Collected data.
[Start of Attachment]

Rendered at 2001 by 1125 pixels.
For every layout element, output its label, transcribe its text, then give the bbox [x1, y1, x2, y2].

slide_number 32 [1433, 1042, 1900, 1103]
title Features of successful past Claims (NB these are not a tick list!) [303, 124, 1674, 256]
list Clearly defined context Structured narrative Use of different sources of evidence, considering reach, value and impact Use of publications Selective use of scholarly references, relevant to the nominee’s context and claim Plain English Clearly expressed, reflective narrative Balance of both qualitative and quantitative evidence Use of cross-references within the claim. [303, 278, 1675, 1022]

[End of Attachment]

PROBLEM STATEMENT. The records above are to be restated word for word, in full.

TASK SOLUTION.
Rendered at 2001 by 1125 pixels.
For every layout element, output its label, transcribe its text, then give the bbox [x1, y1, x2, y2].

slide_number 32 [1433, 1042, 1900, 1103]
title Features of successful past Claims (NB these are not a tick list!) [303, 124, 1674, 256]
list Clearly defined context Structured narrative Use of different sources of evidence, considering reach, value and impact Use of publications Selective use of scholarly references, relevant to the nominee’s context and claim Plain English Clearly expressed, reflective narrative Balance of both qualitative and quantitative evidence Use of cross-references within the claim. [303, 278, 1675, 1022]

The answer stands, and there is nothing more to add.